Le drame vécu pen­dant 5 mois de déten­tion par l’Italien et le Belge est d’ailleurs exem­plaire. L’expérience « sur le ter­rain » peut en effet net­te­ment faire évoluer la vision des choses idéologique­ment prédéfinie, les deux jour­nal­istes ayant été orig­inelle­ment envoyés par des titres ayant une ligne édi­to­ri­ale « anti-Assad » et interventionniste.
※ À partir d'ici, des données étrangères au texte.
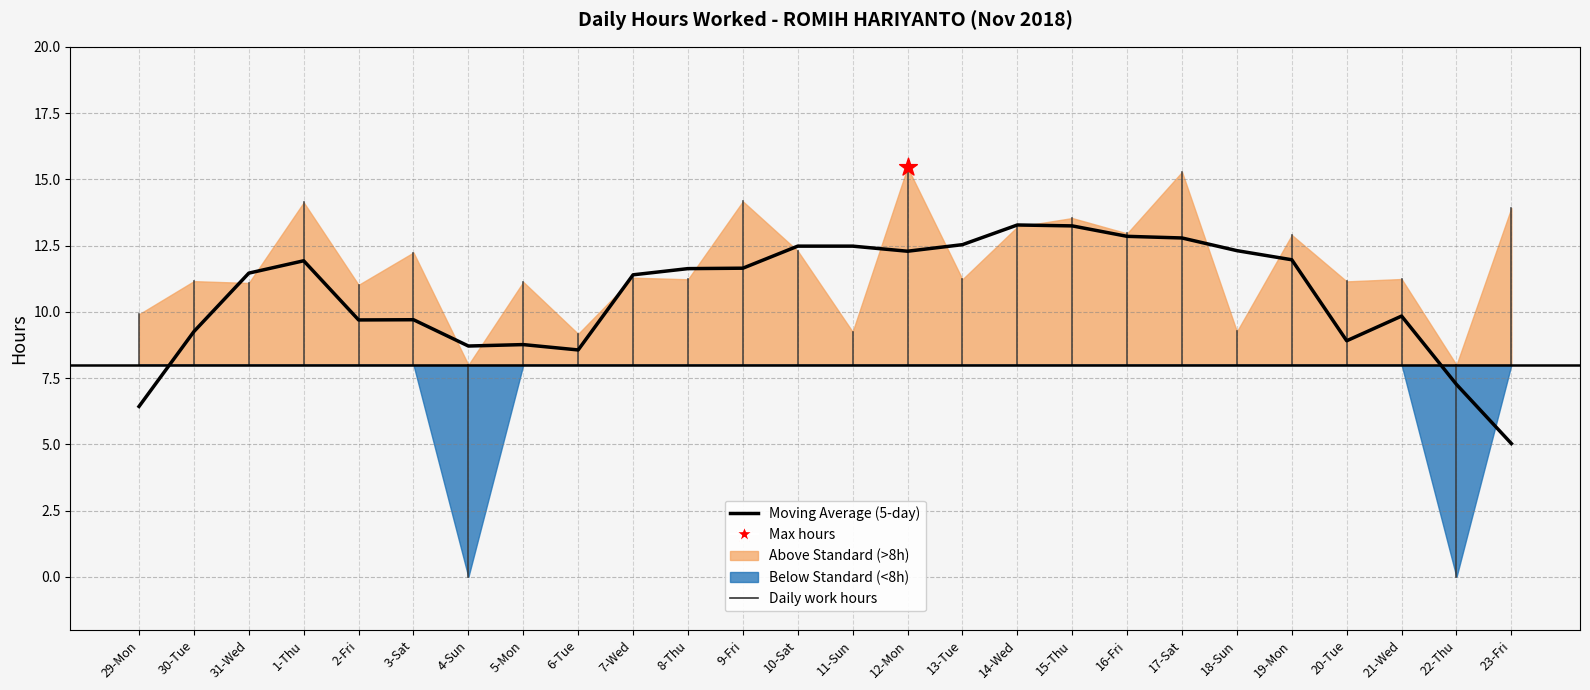

What is the change in value from 14-Wed to 18-Sun?

-4.0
« Ça me coûte parce que, depuis des mois, je suis l’armée libre syri­enne dans sa lutte pour la démoc­ra­tie, mais dans une con­ver­sa­tion entre les rebelles, on a claire­ment enten­du que ce n’est pas Assad qui a util­isé des armes chim­iques » : telles ont été les pre­mières paroles de Pic­cinin après sa libération.

Certes, le Belge a ensuite été démen­ti par son cama­rade de déten­tion, Quiri­co, envoyé spé­cial de La Stam­pa, quo­ti­di­en aligné sur des posi­tions pro rebelles depuis la pre­mière heure, mais celui-ci n’a néan­moins pas pu s’empêcher de recon­naître que « la révo­lu­tion laïque des débuts est dev­enue quelque chose d’autre. Les groupes rad­i­caux islamistes veu­lent créer un cal­i­fat et l’étendre à tout le Moyen Ori­ent et à l’Afrique du Nord et je suis sur­pris de voir que les États-Unis envis­agent d’intervenir pour aider ces groupes ».

Les principaux quotidiens conservateurs italiens contre l’intervention

Paroles fortes que celles de Quiri­co, qui, dans un pays comme l’Italie, ont eu un puis­sant écho et qui se sont ajoutées à une sit­u­a­tion déjà par elle-même inédite sur le plan de l’information, avec les deux prin­ci­paux quo­ti­di­ens du champ con­ser­va­teur que sont Libero et Il Gior­nale (ce dernier étant la pro­priété de Berlus­coni), prenant claire­ment posi­tion con­tre une pos­si­ble inter­ven­tion mil­i­taire. Et ce sont bien les envoyés du quo­ti­di­en de la famille Berlus­coni qui ont été des plus act­ifs dans la rela­tion des attaques subies par les com­mu­nautés chré­ti­ennes de Syrie de la part des rebelles, et notam­ment du « mas­sacre de Maaloula » du 20 sep­tem­bre dernier, véri­ta­ble « net­toy­age eth­nique » opéré par les ter­ror­istes jihadistes. Une con­di­tion trag­ique que celle des chré­tiens en Syrie, qui aura con­tribué prob­a­ble­ment à la forte prise de posi­tion du Pape, illus­trée par de nom­breux appels con­tre la guerre et des journées de jeun et de prière.

Dans son ensem­ble la crise syri­enne représente sans doute un tableau à la lec­ture com­plexe sous l’an­gle poli­tique et diplo­ma­tique mais égale­ment médi­a­tique. Il sem­ble pour­tant indé­ni­able que, mal­gré le déséquili­bre des forces en présence, le gou­verne­ment de Bachar Assad a, ces deux derniers mois, rem­porté d’im­por­tantes batailles sur le théâtre des com­bats de l’information.